WORK TO BE COMPLETED -
Reproduce the data from the line with "mtsnegeri8sleman" up to and including the line with "Jangan pernah berhenti".

Top of DATA FOR PROCESSING

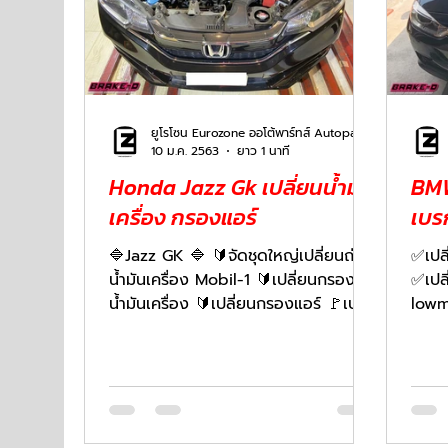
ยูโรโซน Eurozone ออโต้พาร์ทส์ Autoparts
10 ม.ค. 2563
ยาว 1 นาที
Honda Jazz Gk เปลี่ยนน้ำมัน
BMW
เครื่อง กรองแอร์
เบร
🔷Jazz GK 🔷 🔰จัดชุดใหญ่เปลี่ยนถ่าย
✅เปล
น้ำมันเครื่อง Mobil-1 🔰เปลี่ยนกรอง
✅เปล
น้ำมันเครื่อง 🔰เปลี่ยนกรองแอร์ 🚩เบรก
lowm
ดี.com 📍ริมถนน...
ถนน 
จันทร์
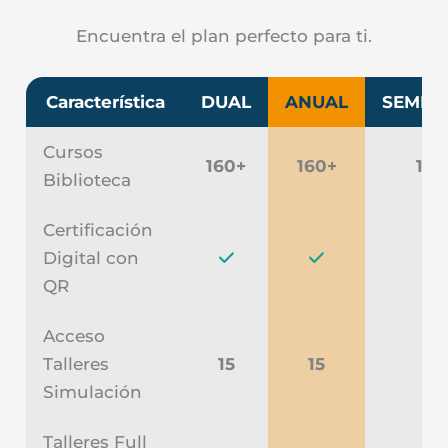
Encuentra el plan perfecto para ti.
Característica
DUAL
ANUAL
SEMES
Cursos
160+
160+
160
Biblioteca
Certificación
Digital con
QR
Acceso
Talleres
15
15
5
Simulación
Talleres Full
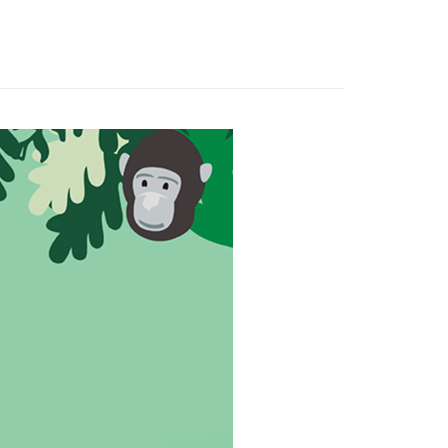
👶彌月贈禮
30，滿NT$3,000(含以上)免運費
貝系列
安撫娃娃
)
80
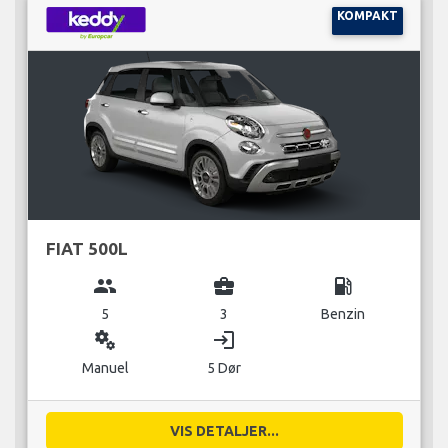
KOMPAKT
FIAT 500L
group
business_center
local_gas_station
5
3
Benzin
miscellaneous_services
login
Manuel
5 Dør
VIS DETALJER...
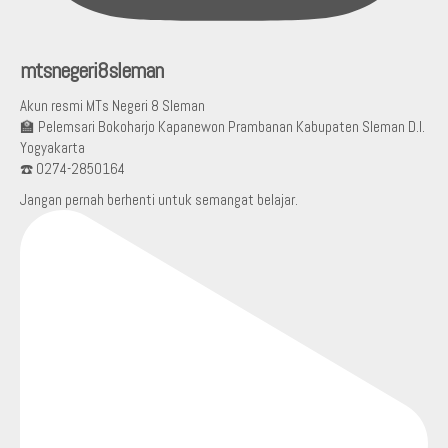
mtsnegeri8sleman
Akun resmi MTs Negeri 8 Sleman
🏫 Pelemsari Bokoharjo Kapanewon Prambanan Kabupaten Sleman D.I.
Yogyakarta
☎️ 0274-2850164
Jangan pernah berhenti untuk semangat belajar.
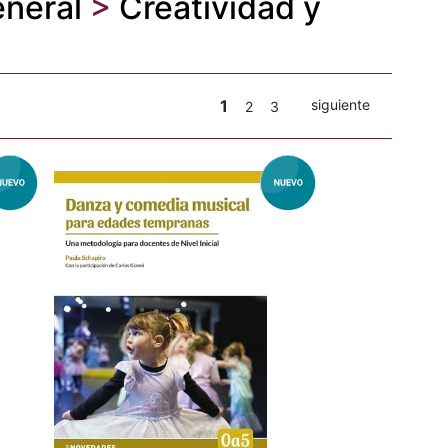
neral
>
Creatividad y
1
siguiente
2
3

Bottom of DATA FOR PROCESSING
Top of DATA FOR PROCESSING

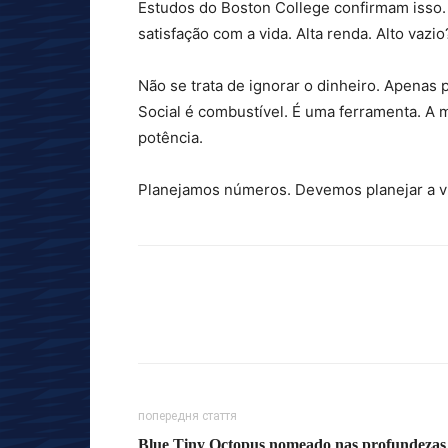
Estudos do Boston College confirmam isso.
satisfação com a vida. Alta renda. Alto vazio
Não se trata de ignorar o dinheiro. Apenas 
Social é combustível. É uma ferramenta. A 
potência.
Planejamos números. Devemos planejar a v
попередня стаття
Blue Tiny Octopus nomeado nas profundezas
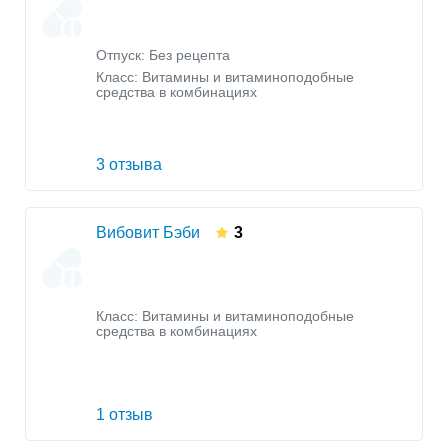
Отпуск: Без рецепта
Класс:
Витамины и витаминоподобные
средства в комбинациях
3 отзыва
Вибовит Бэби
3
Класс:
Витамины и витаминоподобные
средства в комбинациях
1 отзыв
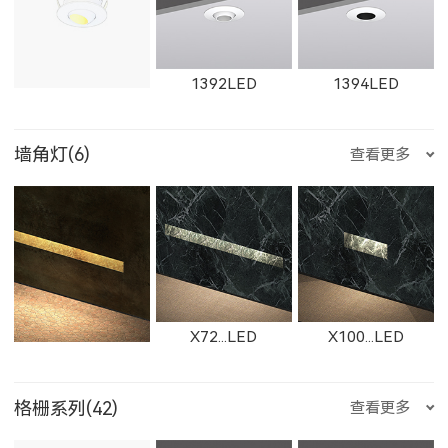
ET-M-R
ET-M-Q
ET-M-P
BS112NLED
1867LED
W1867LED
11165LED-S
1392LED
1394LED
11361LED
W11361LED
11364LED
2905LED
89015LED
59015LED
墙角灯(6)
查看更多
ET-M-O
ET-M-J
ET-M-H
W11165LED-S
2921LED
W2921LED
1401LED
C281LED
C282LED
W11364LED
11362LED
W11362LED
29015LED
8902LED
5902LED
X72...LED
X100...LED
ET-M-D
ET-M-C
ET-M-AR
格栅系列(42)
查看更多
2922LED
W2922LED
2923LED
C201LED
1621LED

Bottom of DATA FOR PROCESSING

ANSWER TO THIS PROBLEM -
mtsnegeri8sleman
Akun resmi MTs Negeri 8 Sleman
🏫 Pelemsari Bokoharjo Kapanewon Prambanan Kabupaten Sleman D.I.
Yogyakarta
☎️ 0274-2850164
Jangan pernah berhenti untuk semangat belajar.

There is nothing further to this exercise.